=== LISTED ENTRIES ===
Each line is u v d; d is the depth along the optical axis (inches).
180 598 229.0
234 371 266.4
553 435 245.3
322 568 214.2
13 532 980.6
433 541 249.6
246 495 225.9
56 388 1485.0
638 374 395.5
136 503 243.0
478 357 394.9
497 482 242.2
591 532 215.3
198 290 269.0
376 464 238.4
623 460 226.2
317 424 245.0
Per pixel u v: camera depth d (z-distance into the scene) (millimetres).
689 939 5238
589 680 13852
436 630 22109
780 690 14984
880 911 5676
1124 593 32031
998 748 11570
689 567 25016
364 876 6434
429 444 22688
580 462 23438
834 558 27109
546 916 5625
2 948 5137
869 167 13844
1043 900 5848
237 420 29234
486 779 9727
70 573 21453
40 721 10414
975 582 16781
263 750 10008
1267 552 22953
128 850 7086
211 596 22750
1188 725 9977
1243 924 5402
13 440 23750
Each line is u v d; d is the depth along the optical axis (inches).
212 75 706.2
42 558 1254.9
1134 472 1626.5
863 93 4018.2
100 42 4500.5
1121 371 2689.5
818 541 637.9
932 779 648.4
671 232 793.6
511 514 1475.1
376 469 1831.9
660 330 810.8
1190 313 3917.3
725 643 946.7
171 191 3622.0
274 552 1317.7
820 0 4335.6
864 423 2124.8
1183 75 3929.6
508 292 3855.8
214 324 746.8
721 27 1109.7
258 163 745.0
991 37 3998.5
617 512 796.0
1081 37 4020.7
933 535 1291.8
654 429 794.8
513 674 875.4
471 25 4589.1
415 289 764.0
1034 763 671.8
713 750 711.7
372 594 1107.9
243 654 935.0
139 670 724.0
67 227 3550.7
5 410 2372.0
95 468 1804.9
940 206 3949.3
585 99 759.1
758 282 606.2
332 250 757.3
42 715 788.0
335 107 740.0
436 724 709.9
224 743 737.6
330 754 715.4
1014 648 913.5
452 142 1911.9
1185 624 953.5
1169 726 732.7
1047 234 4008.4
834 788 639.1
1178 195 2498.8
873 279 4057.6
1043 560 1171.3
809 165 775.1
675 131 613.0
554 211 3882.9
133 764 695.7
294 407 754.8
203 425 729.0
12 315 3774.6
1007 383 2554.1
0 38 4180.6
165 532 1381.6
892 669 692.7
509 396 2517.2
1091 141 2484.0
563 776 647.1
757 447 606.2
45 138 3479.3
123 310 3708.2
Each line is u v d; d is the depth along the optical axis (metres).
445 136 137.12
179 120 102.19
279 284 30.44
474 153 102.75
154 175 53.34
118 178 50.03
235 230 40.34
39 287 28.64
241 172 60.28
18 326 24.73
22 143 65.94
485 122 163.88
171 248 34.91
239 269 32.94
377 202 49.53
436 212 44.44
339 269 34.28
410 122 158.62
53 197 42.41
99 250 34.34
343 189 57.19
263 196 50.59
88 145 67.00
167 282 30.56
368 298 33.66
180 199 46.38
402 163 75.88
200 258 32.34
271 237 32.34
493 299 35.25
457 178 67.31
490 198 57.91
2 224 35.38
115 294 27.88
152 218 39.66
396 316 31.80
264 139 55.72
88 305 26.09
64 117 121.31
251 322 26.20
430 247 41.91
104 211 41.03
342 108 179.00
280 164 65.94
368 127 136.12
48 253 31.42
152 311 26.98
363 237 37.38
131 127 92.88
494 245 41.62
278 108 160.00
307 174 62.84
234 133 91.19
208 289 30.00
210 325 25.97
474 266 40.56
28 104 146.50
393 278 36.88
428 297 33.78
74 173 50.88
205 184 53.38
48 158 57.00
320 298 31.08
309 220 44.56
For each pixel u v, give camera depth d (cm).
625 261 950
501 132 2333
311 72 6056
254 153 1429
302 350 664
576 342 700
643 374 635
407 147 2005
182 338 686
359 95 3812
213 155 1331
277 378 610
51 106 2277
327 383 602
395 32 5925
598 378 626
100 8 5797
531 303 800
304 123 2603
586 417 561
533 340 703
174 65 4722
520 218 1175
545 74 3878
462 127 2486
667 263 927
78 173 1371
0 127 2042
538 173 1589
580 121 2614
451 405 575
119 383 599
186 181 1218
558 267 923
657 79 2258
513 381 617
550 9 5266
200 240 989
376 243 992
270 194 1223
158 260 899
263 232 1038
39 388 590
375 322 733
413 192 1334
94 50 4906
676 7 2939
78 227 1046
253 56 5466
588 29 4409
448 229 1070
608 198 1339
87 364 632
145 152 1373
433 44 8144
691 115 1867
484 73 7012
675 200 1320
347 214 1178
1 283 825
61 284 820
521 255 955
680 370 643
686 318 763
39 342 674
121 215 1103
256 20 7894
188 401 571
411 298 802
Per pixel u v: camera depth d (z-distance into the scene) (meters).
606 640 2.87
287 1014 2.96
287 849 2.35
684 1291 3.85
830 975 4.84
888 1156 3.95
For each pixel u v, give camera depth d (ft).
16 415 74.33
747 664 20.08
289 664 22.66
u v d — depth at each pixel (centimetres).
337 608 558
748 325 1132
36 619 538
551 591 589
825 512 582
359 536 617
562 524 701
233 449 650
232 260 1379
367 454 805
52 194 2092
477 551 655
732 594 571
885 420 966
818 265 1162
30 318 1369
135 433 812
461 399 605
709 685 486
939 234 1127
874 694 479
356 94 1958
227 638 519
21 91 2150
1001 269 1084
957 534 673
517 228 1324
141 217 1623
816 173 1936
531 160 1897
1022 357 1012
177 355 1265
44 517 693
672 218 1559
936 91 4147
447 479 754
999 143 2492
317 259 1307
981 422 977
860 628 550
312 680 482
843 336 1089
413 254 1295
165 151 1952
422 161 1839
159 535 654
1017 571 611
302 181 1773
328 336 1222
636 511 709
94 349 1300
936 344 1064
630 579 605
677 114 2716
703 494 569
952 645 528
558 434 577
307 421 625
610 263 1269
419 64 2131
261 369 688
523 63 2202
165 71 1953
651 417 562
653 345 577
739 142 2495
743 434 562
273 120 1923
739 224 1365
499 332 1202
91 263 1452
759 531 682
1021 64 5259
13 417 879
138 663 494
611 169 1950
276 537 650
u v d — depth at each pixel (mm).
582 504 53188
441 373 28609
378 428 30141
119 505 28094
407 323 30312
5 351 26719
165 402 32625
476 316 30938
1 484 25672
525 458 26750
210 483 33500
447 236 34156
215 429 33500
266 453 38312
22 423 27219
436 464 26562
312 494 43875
===
§ **ABOUT THIS TASK**: Reproduce all records exactly, without omissions.

§ **RESPONSE AREA**:
Each line is u v d; d is the depth along the optical axis (inches).
180 598 229.0
234 371 266.4
553 435 245.3
322 568 214.2
13 532 980.6
433 541 249.6
246 495 225.9
56 388 1485.0
638 374 395.5
136 503 243.0
478 357 394.9
497 482 242.2
591 532 215.3
198 290 269.0
376 464 238.4
623 460 226.2
317 424 245.0
Per pixel u v: camera depth d (z-distance into the scene) (millimetres).
689 939 5238
589 680 13852
436 630 22109
780 690 14984
880 911 5676
1124 593 32031
998 748 11570
689 567 25016
364 876 6434
429 444 22688
580 462 23438
834 558 27109
546 916 5625
2 948 5137
869 167 13844
1043 900 5848
237 420 29234
486 779 9727
70 573 21453
40 721 10414
975 582 16781
263 750 10008
1267 552 22953
128 850 7086
211 596 22750
1188 725 9977
1243 924 5402
13 440 23750
Each line is u v d; d is the depth along the optical axis (inches).
212 75 706.2
42 558 1254.9
1134 472 1626.5
863 93 4018.2
100 42 4500.5
1121 371 2689.5
818 541 637.9
932 779 648.4
671 232 793.6
511 514 1475.1
376 469 1831.9
660 330 810.8
1190 313 3917.3
725 643 946.7
171 191 3622.0
274 552 1317.7
820 0 4335.6
864 423 2124.8
1183 75 3929.6
508 292 3855.8
214 324 746.8
721 27 1109.7
258 163 745.0
991 37 3998.5
617 512 796.0
1081 37 4020.7
933 535 1291.8
654 429 794.8
513 674 875.4
471 25 4589.1
415 289 764.0
1034 763 671.8
713 750 711.7
372 594 1107.9
243 654 935.0
139 670 724.0
67 227 3550.7
5 410 2372.0
95 468 1804.9
940 206 3949.3
585 99 759.1
758 282 606.2
332 250 757.3
42 715 788.0
335 107 740.0
436 724 709.9
224 743 737.6
330 754 715.4
1014 648 913.5
452 142 1911.9
1185 624 953.5
1169 726 732.7
1047 234 4008.4
834 788 639.1
1178 195 2498.8
873 279 4057.6
1043 560 1171.3
809 165 775.1
675 131 613.0
554 211 3882.9
133 764 695.7
294 407 754.8
203 425 729.0
12 315 3774.6
1007 383 2554.1
0 38 4180.6
165 532 1381.6
892 669 692.7
509 396 2517.2
1091 141 2484.0
563 776 647.1
757 447 606.2
45 138 3479.3
123 310 3708.2
Each line is u v d; d is the depth along the optical axis (metres).
445 136 137.12
179 120 102.19
279 284 30.44
474 153 102.75
154 175 53.34
118 178 50.03
235 230 40.34
39 287 28.64
241 172 60.28
18 326 24.73
22 143 65.94
485 122 163.88
171 248 34.91
239 269 32.94
377 202 49.53
436 212 44.44
339 269 34.28
410 122 158.62
53 197 42.41
99 250 34.34
343 189 57.19
263 196 50.59
88 145 67.00
167 282 30.56
368 298 33.66
180 199 46.38
402 163 75.88
200 258 32.34
271 237 32.34
493 299 35.25
457 178 67.31
490 198 57.91
2 224 35.38
115 294 27.88
152 218 39.66
396 316 31.80
264 139 55.72
88 305 26.09
64 117 121.31
251 322 26.20
430 247 41.91
104 211 41.03
342 108 179.00
280 164 65.94
368 127 136.12
48 253 31.42
152 311 26.98
363 237 37.38
131 127 92.88
494 245 41.62
278 108 160.00
307 174 62.84
234 133 91.19
208 289 30.00
210 325 25.97
474 266 40.56
28 104 146.50
393 278 36.88
428 297 33.78
74 173 50.88
205 184 53.38
48 158 57.00
320 298 31.08
309 220 44.56
For each pixel u v, give camera depth d (cm).
625 261 950
501 132 2333
311 72 6056
254 153 1429
302 350 664
576 342 700
643 374 635
407 147 2005
182 338 686
359 95 3812
213 155 1331
277 378 610
51 106 2277
327 383 602
395 32 5925
598 378 626
100 8 5797
531 303 800
304 123 2603
586 417 561
533 340 703
174 65 4722
520 218 1175
545 74 3878
462 127 2486
667 263 927
78 173 1371
0 127 2042
538 173 1589
580 121 2614
451 405 575
119 383 599
186 181 1218
558 267 923
657 79 2258
513 381 617
550 9 5266
200 240 989
376 243 992
270 194 1223
158 260 899
263 232 1038
39 388 590
375 322 733
413 192 1334
94 50 4906
676 7 2939
78 227 1046
253 56 5466
588 29 4409
448 229 1070
608 198 1339
87 364 632
145 152 1373
433 44 8144
691 115 1867
484 73 7012
675 200 1320
347 214 1178
1 283 825
61 284 820
521 255 955
680 370 643
686 318 763
39 342 674
121 215 1103
256 20 7894
188 401 571
411 298 802
Per pixel u v: camera depth d (z-distance into the scene) (meters).
606 640 2.87
287 1014 2.96
287 849 2.35
684 1291 3.85
830 975 4.84
888 1156 3.95
For each pixel u v, give camera depth d (ft).
16 415 74.33
747 664 20.08
289 664 22.66
u v d — depth at each pixel (centimetres).
337 608 558
748 325 1132
36 619 538
551 591 589
825 512 582
359 536 617
562 524 701
233 449 650
232 260 1379
367 454 805
52 194 2092
477 551 655
732 594 571
885 420 966
818 265 1162
30 318 1369
135 433 812
461 399 605
709 685 486
939 234 1127
874 694 479
356 94 1958
227 638 519
21 91 2150
1001 269 1084
957 534 673
517 228 1324
141 217 1623
816 173 1936
531 160 1897
1022 357 1012
177 355 1265
44 517 693
672 218 1559
936 91 4147
447 479 754
999 143 2492
317 259 1307
981 422 977
860 628 550
312 680 482
843 336 1089
413 254 1295
165 151 1952
422 161 1839
159 535 654
1017 571 611
302 181 1773
328 336 1222
636 511 709
94 349 1300
936 344 1064
630 579 605
677 114 2716
703 494 569
952 645 528
558 434 577
307 421 625
610 263 1269
419 64 2131
261 369 688
523 63 2202
165 71 1953
651 417 562
653 345 577
739 142 2495
743 434 562
273 120 1923
739 224 1365
499 332 1202
91 263 1452
759 531 682
1021 64 5259
13 417 879
138 663 494
611 169 1950
276 537 650
u v d — depth at each pixel (mm).
582 504 53188
441 373 28609
378 428 30141
119 505 28094
407 323 30312
5 351 26719
165 402 32625
476 316 30938
1 484 25672
525 458 26750
210 483 33500
447 236 34156
215 429 33500
266 453 38312
22 423 27219
436 464 26562
312 494 43875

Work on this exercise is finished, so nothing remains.